Crimini e mass media: un rapporto ancora oggi delicato

DiMassimo Rossani

Lug 29, 2025

Il connubio tra crimini e mass media è oggi sempre più evidente: basta sfogliare il palinsesto delle principali emittenti televisive per capirne la diffusione, ma sono sempre più numerosi (e seguiti) anche podcast e serie tv e documentari che hanno questo tema come elemento cardine. Prima però di analizzarne le possibili implicazioni, può essere interessante partire dal concetto stesso di “crimine”, dal punto di vista giuridico. Ciò fa riferimento a un’azione o un’omissione prevista e punita dalla legge penale. Si tratta, dunque, di un comportamento che viola le norme fondamentali poste a tutela dell’ordine sociale e della sicurezza pubblica. In Italia, la distinzione tra delitti e contravvenzioni, prevista dal codice penale, consente di classificare i crimini in base alla loro gravità e alle relative sanzioni. Tuttavia, oltre al profilo normativo, il crimine ha anche una dimensione sociale e mediatica, fortemente influenzata dal modo in cui viene raccontato nei mezzi di comunicazione di massa.

La televisione italiana, sin dagli anni '70, ha mostrato un crescente interesse per la cronaca nera, con programmi di approfondimento, telegiornali e rubriche specializzate che danno ampio spazio ai fatti di sangue, ai processi giudiziari e agli episodi criminali più eclatanti. Questa attenzione ha generato una narrazione mediatica che, se da un lato informa e sensibilizza l'opinione pubblica, dall’altro rischia di spettacolarizzare il dolore, alimentare stereotipi e distorcere la percezione del rischio reale nella società.
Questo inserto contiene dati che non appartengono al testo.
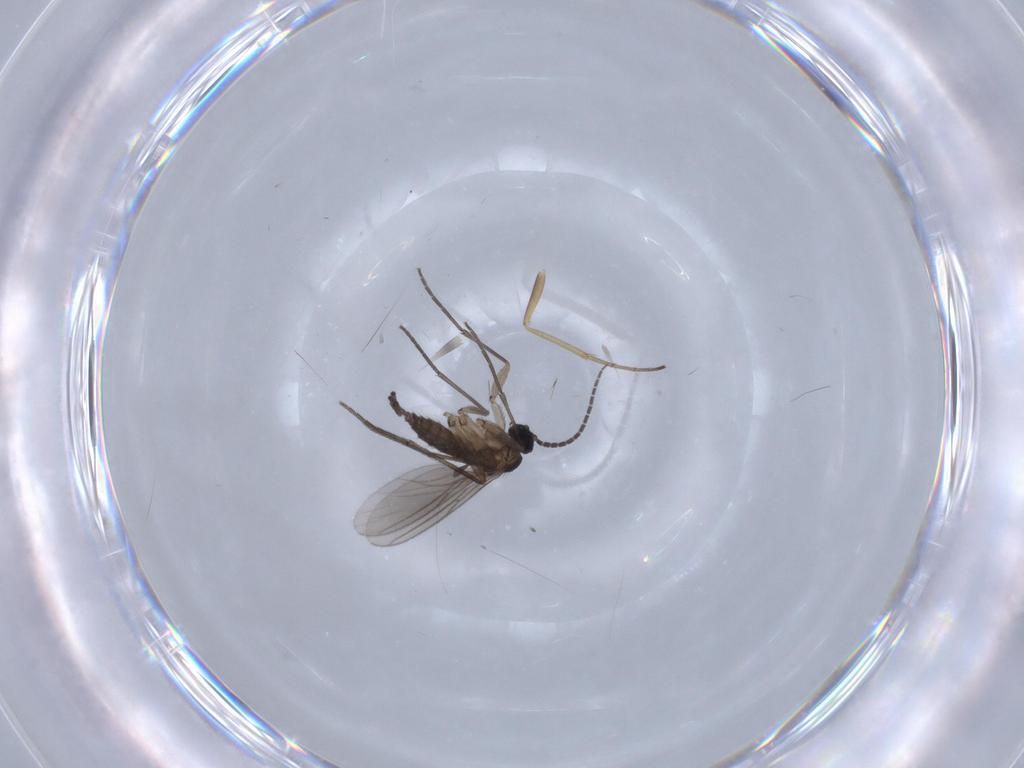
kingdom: Animalia
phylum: Arthropoda
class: Insecta
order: Diptera
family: Sciaridae
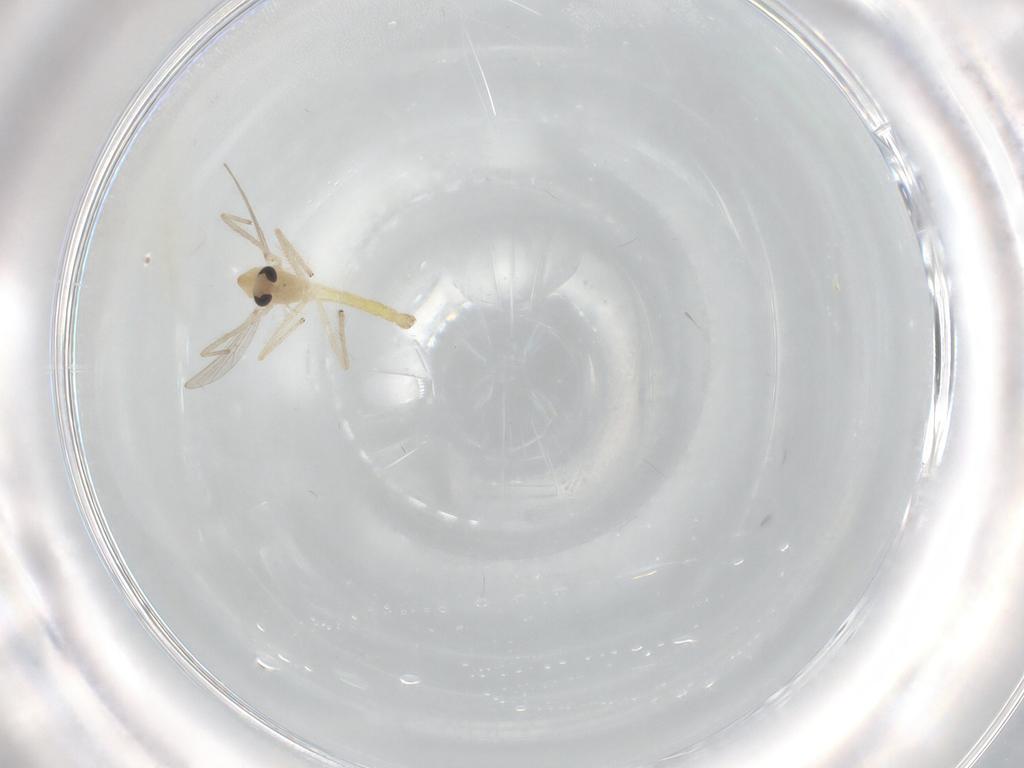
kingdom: Animalia
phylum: Arthropoda
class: Insecta
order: Diptera
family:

Le comunicazioni di massa, comprese le testate online e i social media, spesso contribuiscono a diffondere notizie in modo veloce ma non sempre accurato, spesso enfatizzando gli aspetti legati al clamore di ciò che si racconta più che del contenuto vero e proprio. I fatti vengono talvolta raccontati con enfasi eccessiva, privilegiando l’aspetto emozionale rispetto a quello informativo. In questo contesto, fenomeni come l’imitazione della violenza e l’insensibilità nei confronti delle vittime possono trovare terreno fertile, così come la cosiddetta gogna mediatica nei confronti di colui o colei che possono essere ritenuti colpevoli, senza tuttavia aver ancora subito alcun processo. Numerosi studi hanno dimostrato che la rappresentazione insistita di atti criminali può generare effetti emulativi, soprattutto nei soggetti più vulnerabili o influenzabili.
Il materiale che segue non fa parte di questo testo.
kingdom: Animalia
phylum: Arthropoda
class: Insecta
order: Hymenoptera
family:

Una figura centrale nell’analisi del crimine è quella del criminologo, esperto nell’indagare le cause, le dinamiche e le conseguenze dei comportamenti criminali. Il criminologo opera a cavallo tra la sociologia, la psicologia e il diritto, fornendo interpretazioni approfondite che possono essere utili non solo in ambito accademico o giudiziario, ma anche per una corretta informazione mediatica. Il suo ruolo è fondamentale per evitare semplificazioni e giudizi affrettati, aiutando i professionisti della comunicazione a distinguere tra dati oggettivi e opinioni.
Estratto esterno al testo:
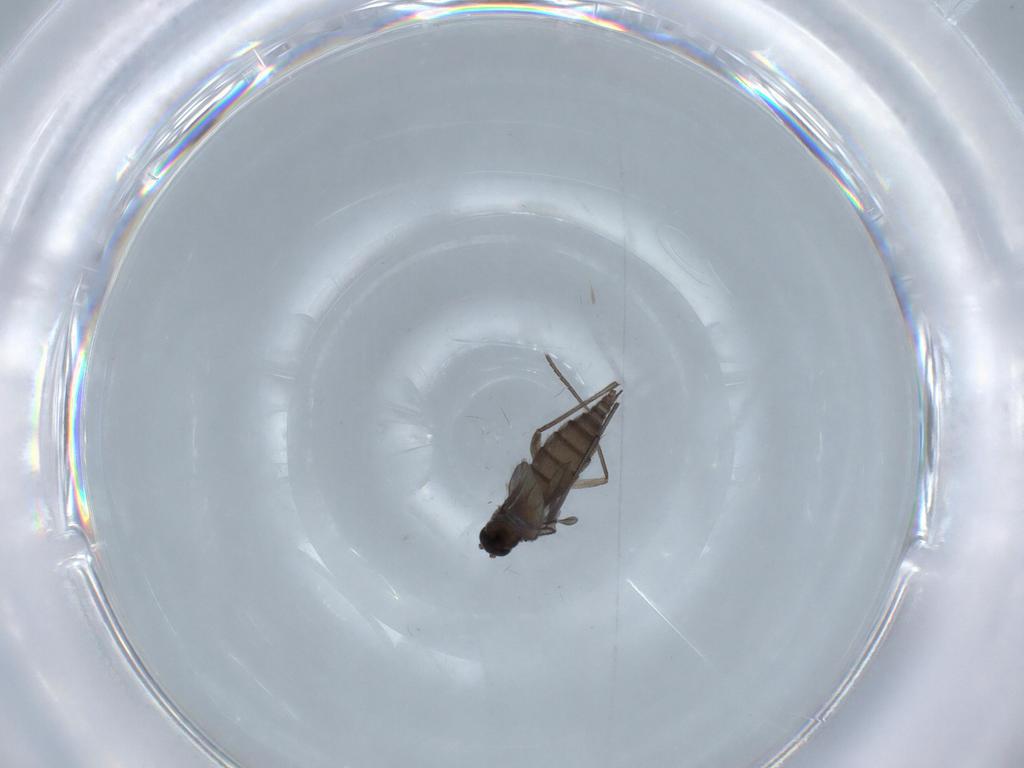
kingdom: Animalia
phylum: Arthropoda
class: Insecta
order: Diptera
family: Sciaridae
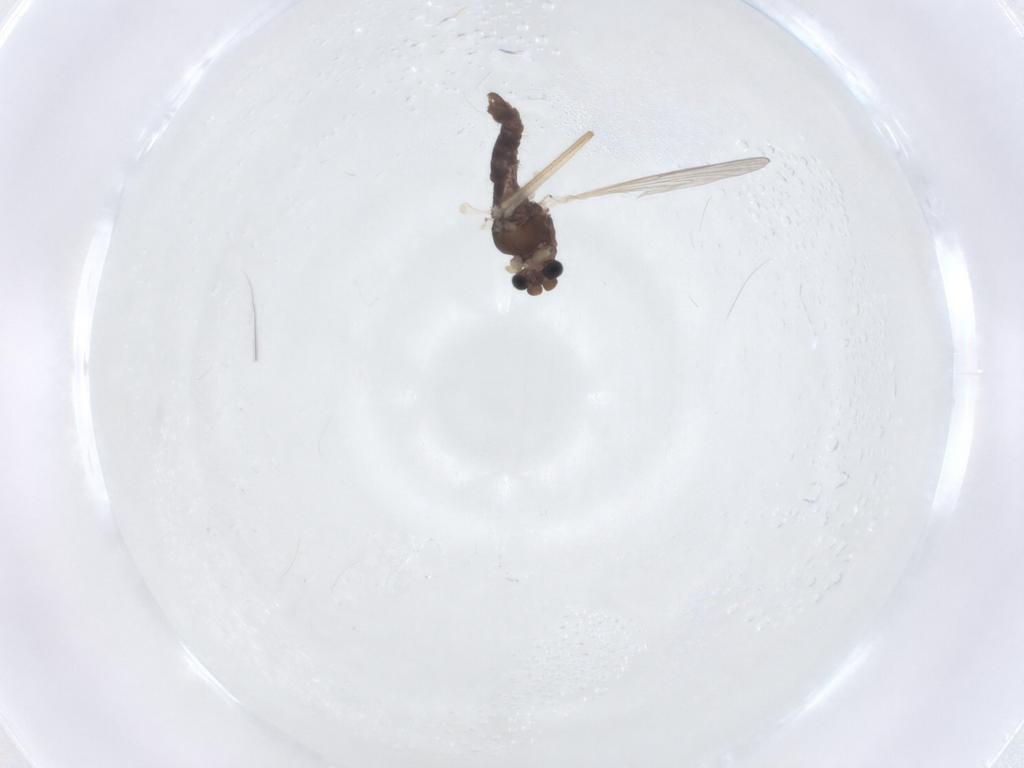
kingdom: Animalia
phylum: Arthropoda
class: Insecta
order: Diptera
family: Chironomidae
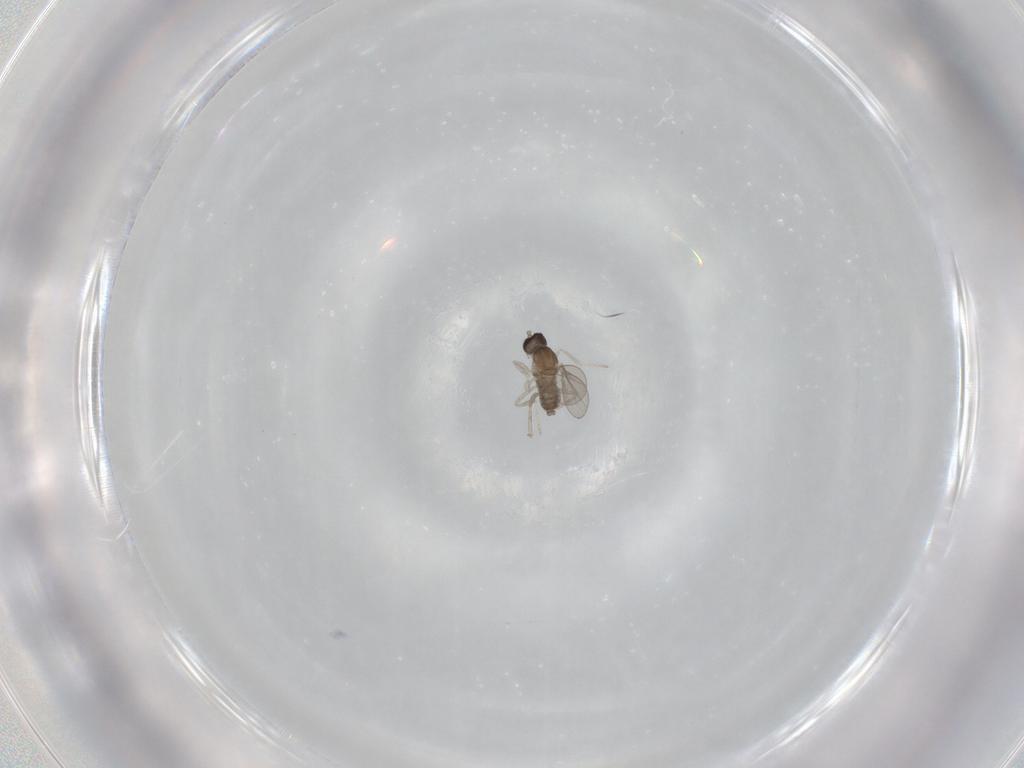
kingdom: Animalia
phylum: Arthropoda
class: Insecta
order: Diptera
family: Cecidomyiidae
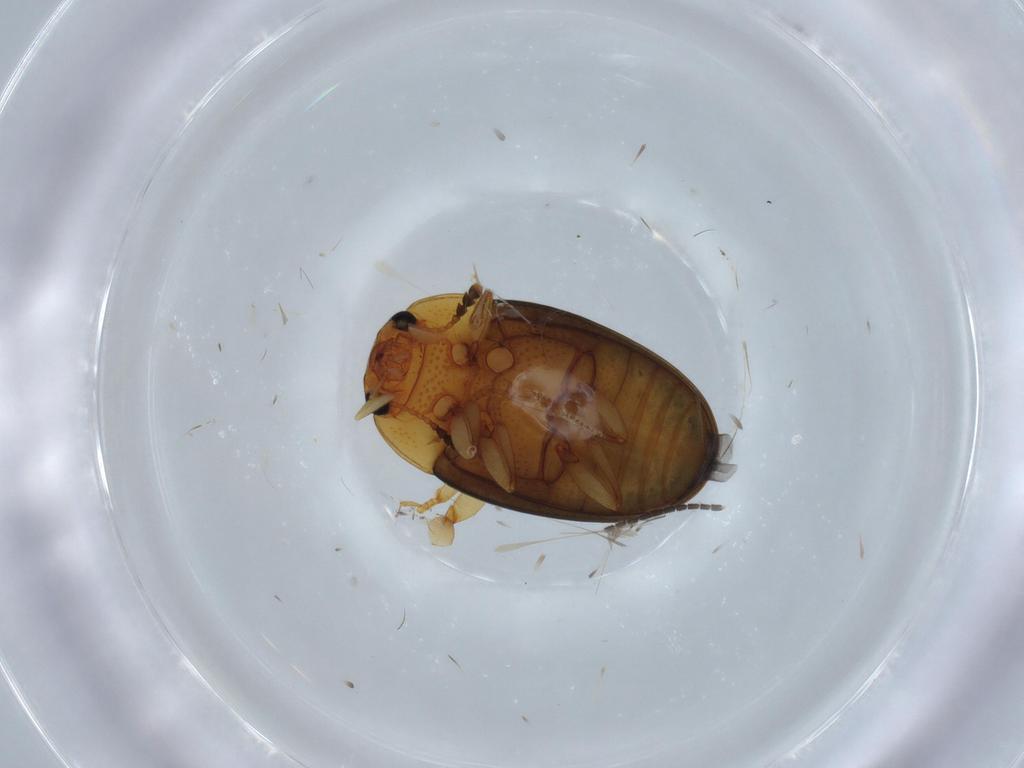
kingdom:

Nel trattare i fatti di cronaca nera, i giornalisti devono rispettare precisi doveri deontologici. Tra questi, il diritto alla privacy delle vittime e degli indagati, il principio della presunzione di innocenza e l'obbligo di riportare le notizie in modo veritiero e rispettoso. Tuttavia, tali accorgimenti non sempre vengono osservati. È frequente assistere a violazioni del codice deontologico, specialmente in casi di grande risonanza mediatica, dove la pressione dell’audience può spingere verso una narrazione sensazionalistica. La necessità di una narrazione equilibrata e responsabile è oggi più che mai centrale per chi lavora nel settore della comunicazione. Come evidenziato anche nei percorsi formativi più attuali, anche il programma di un master in diritto penale e criminologia si concentra molto anche sulla corretta narrazione della cronaca nera attraverso le comunicazioni di massa. Questo tipo di formazione sottolinea quanto sia importante evitare derive spettacolarizzanti e promuovere una rappresentazione fedele e rispettosa della realtà criminale, soprattutto quando si tratta di informare un pubblico vasto e variegato. L’equilibrio tra il diritto all’informazione e il rispetto della dignità umana è un obiettivo che deve guidare ogni operatore dell'informazione, consapevole del ruolo che ricopre nella costruzione dell’immaginario collettivo.